От Устюга с торговым обозом Михаил добрался до Вятки, сделав крюк. От Вятки подобной же оказией доехал до Кая. В Кае его никто не узнал. Изменился князь с тех дней, когда привозил сюда пленного Асыку, — постарел лицом, прогорел глазами, и без того неяркими, подернулся ранней сединой, как старый камень мхом, да и одет был бедно, неброско. Это не Течик с Калпаком в золотых бухарских халатах и малиновых сапогах, что въехали сюда на бочке браги с ордой вопящих оборванцев и спалили баню. Михаил в Кае купил лодку, припасы, а оставшиеся деньги завязал в платок и вечером кинул в открытое окошко церкви. И ночью берестяная лодка уже плыла по великой реке.

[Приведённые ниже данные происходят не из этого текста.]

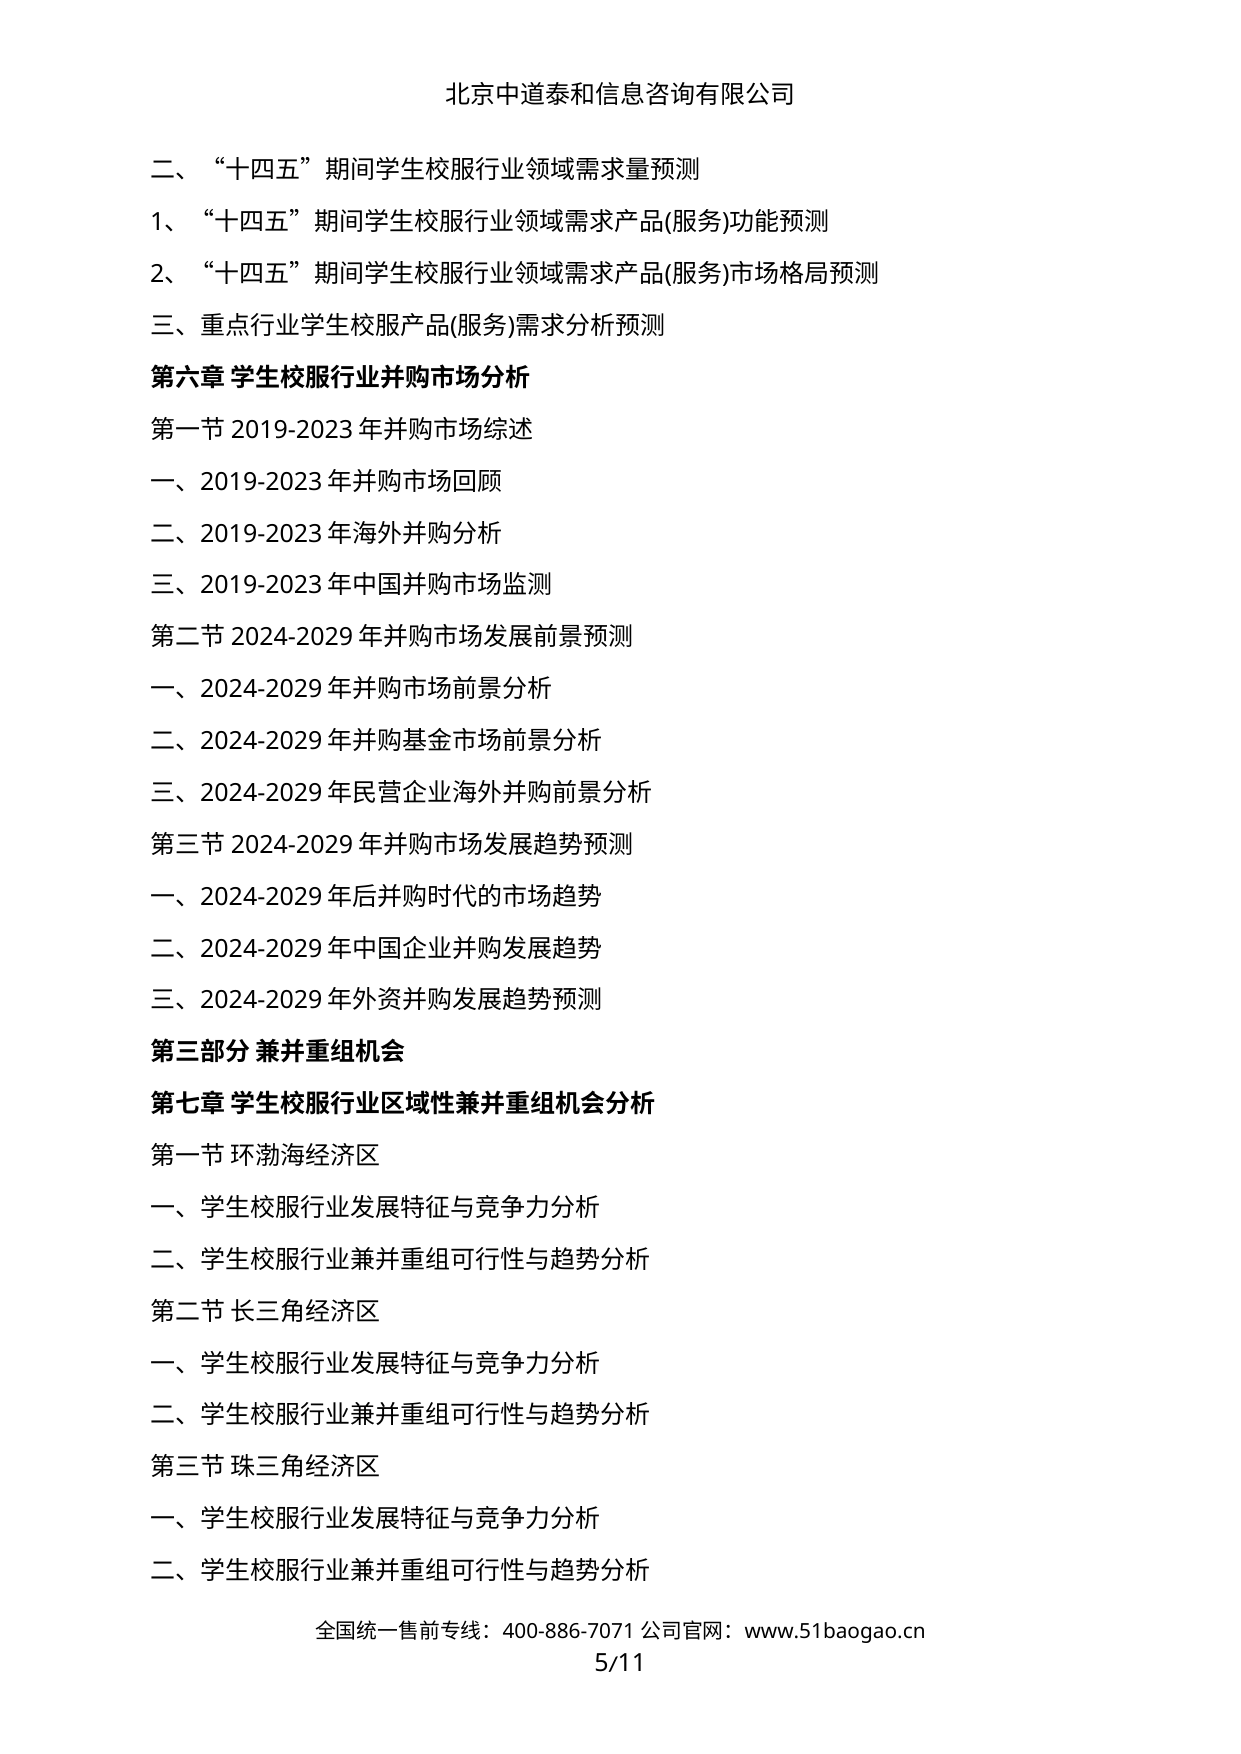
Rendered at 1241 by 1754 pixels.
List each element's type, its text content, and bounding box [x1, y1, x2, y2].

text 2、“十四五”期间学生校服行业领域需求产品(服务)市场格局预测 [150, 254, 1090, 290]
text 1、“十四五”期间学生校服行业领域需求产品(服务)功能预测 [150, 202, 1090, 238]
text 第一节 环渤海经济区 [150, 1136, 1090, 1172]
text 二、学生校服行业兼并重组可行性与趋势分析 [150, 1395, 1090, 1431]
text 二、“十四五”期间学生校服行业领域需求量预测 [150, 150, 1090, 186]
text 三、2024-2029年外资并购发展趋势预测 [150, 980, 1090, 1016]
text 第二节 2024-2029年并购市场发展前景预测 [150, 617, 1090, 653]
text 第三节 珠三角经济区 [150, 1447, 1090, 1483]
text 二、学生校服行业兼并重组可行性与趋势分析 [150, 1551, 1090, 1587]
text 三、2024-2029年民营企业海外并购前景分析 [150, 772, 1090, 809]
text 第七章 学生校服行业区域性兼并重组机会分析 [150, 1084, 1090, 1120]
text 二、2024-2029年中国企业并购发展趋势 [150, 928, 1090, 964]
text 第二节 长三角经济区 [150, 1291, 1090, 1327]
text 一、学生校服行业发展特征与竞争力分析 [150, 1343, 1090, 1379]
text 一、2019-2023年并购市场回顾 [150, 461, 1090, 497]
text 一、2024-2029年后并购时代的市场趋势 [150, 876, 1090, 912]
text 第六章 学生校服行业并购市场分析 [150, 357, 1090, 394]
text 三、2019-2023年中国并购市场监测 [150, 565, 1090, 601]
text 第三部分 兼并重组机会 [150, 1032, 1090, 1068]
text 二、2019-2023年海外并购分析 [150, 513, 1090, 549]
text 一、学生校服行业发展特征与竞争力分析 [150, 1499, 1090, 1535]
text 一、2024-2029年并购市场前景分析 [150, 669, 1090, 705]
text 一、学生校服行业发展特征与竞争力分析 [150, 1187, 1090, 1224]
text 三、重点行业学生校服产品(服务)需求分析预测 [150, 306, 1090, 342]
text 二、2024-2029年并购基金市场前景分析 [150, 721, 1090, 757]
text 第三节 2024-2029年并购市场发展趋势预测 [150, 824, 1090, 861]
text 第一节 2019-2023年并购市场综述 [150, 409, 1090, 446]
text 二、学生校服行业兼并重组可行性与趋势分析 [150, 1239, 1090, 1276]
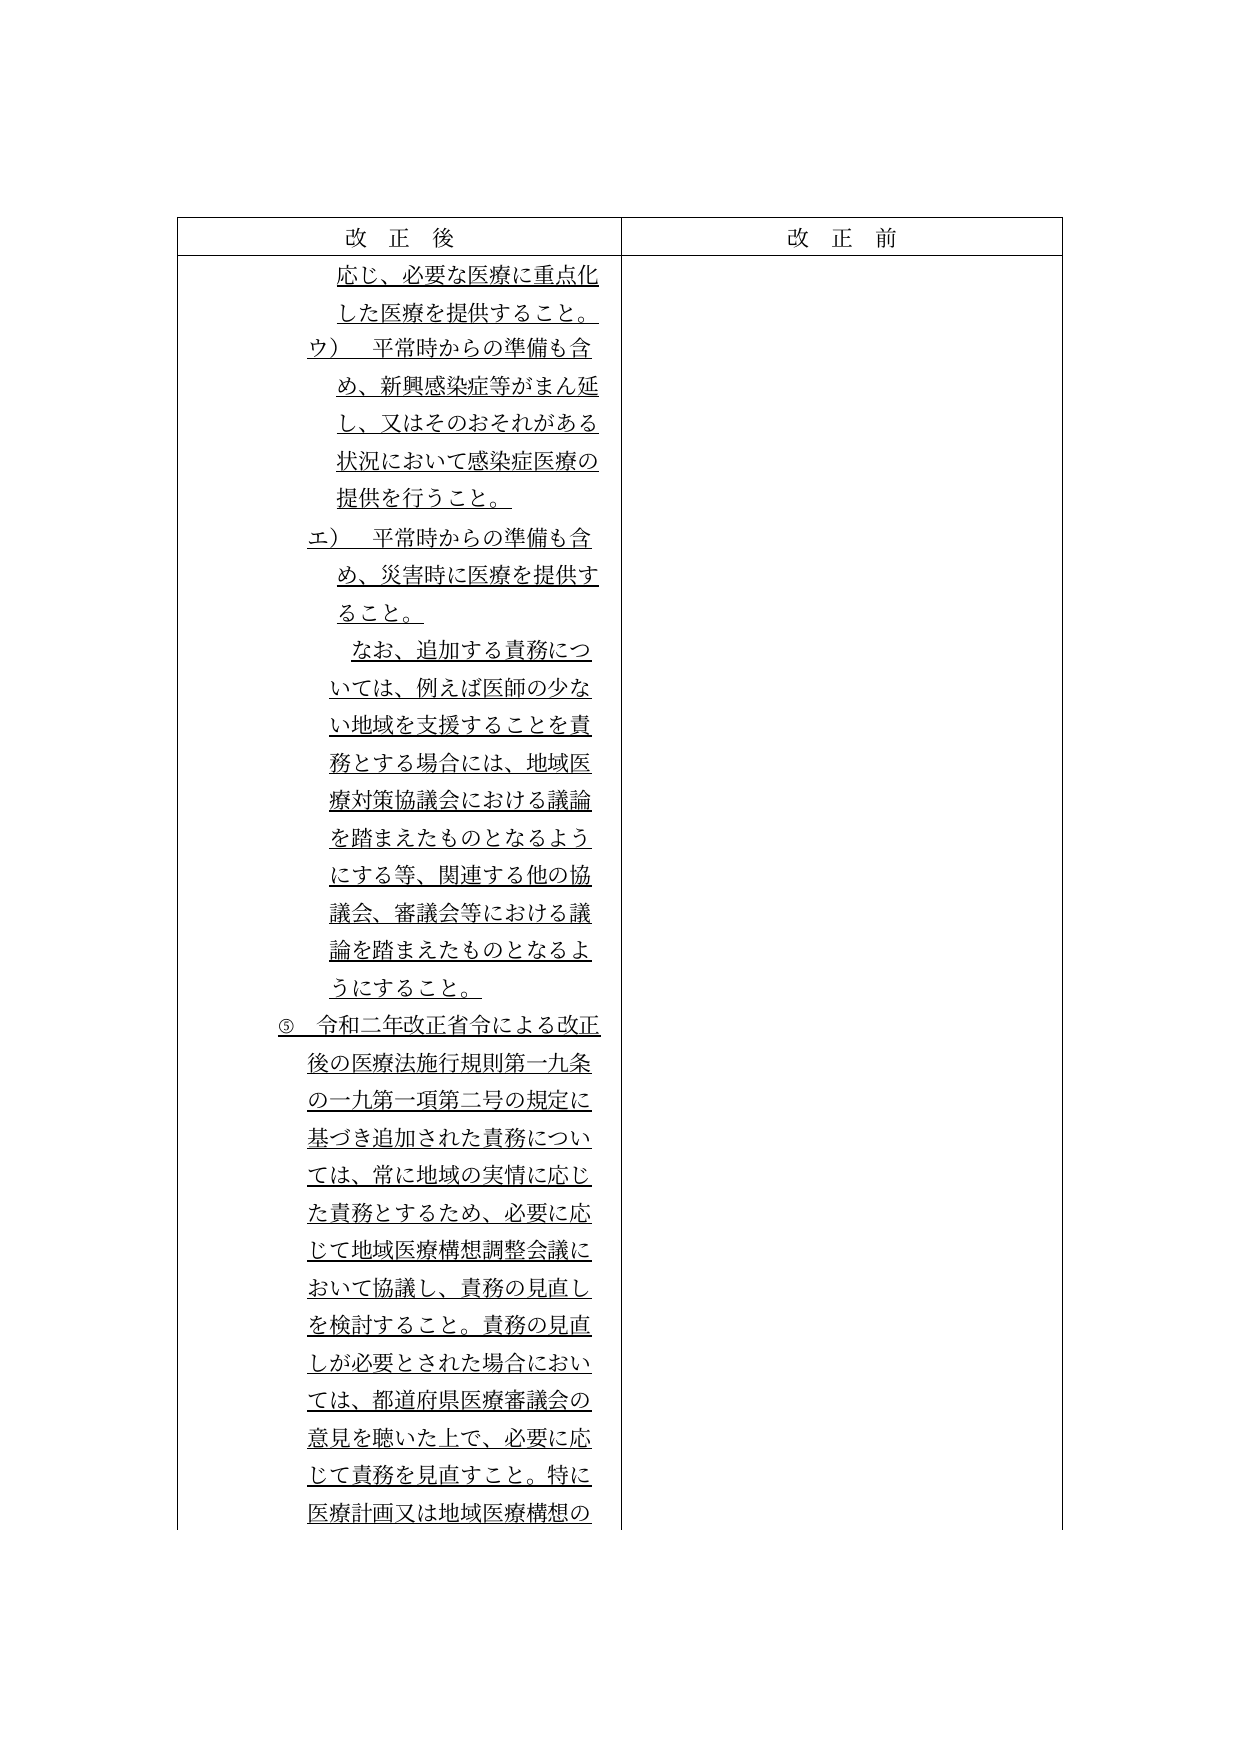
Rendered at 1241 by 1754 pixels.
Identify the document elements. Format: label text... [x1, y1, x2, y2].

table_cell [622, 256, 1062, 1530]
table_header 改 正 前 [622, 218, 1062, 255]
table_header 改 正 後 [178, 218, 621, 255]
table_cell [178, 256, 621, 1530]
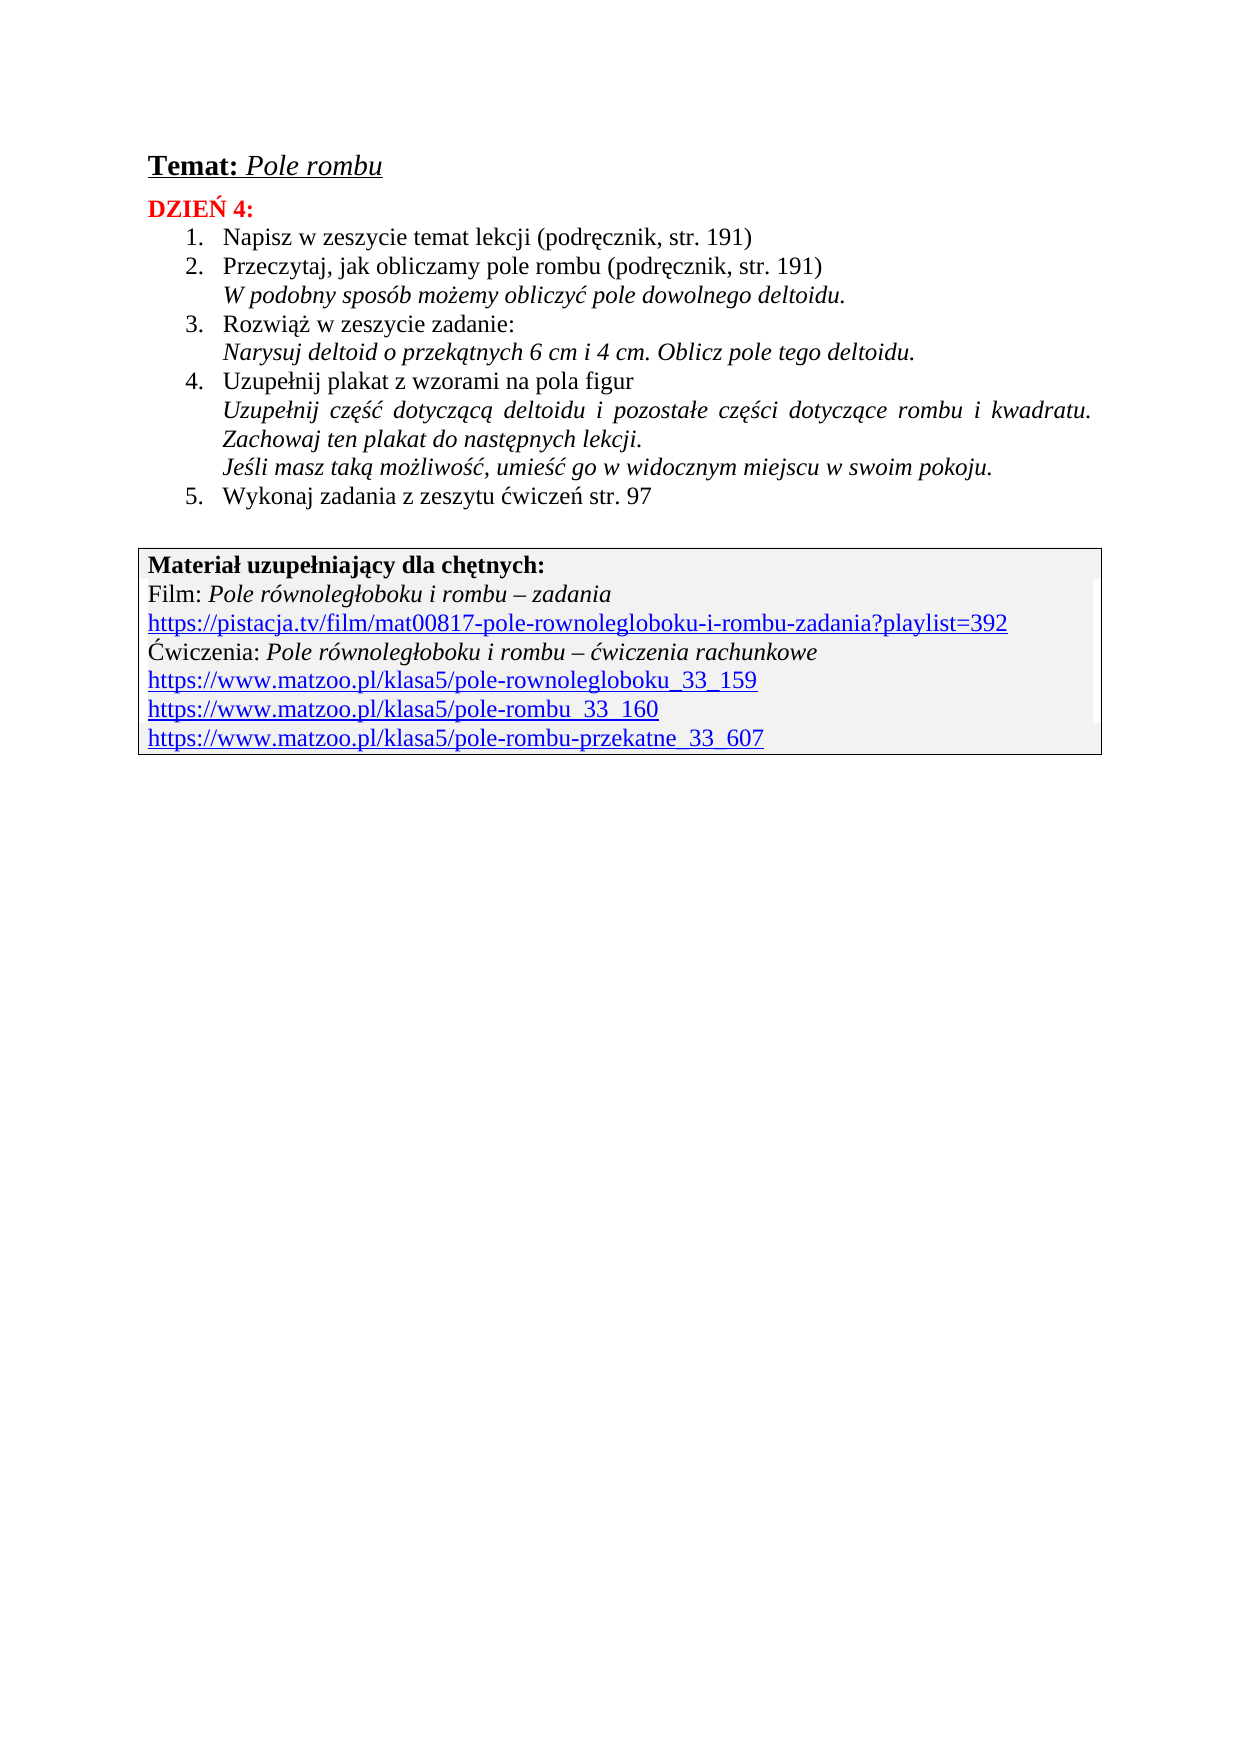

Целыми днями Михаил лежал на корме, лениво пошевеливая веслом, и смотрел на проплывающие мимо берега. Полгода назад здесь прокатился могучий поток московитского войска — и никаких следов. А в Перми Великой кто-то из пришельцев погиб, кто-то убежал, кто-то потерялся, многие остались — лежали, залечивая раны, или осели на землю, или были поставлены служить в новой дружине, которую Пестрый создал вместо дружины пермского князя. Втрое поредевшее войско снова прошло этой же дорогой — и опять никаких следов. Вот теперь он, Михаил, проплывает по реке — последний осенний листок облетевшей человеческой рощи, и река тоже не вспомнит о нем, едва он скроется за поворотом. Безлюдье… Что ж, наверное, так и надо. Если уж люди не могут жить иначе, то для реки и один человек — слишком много.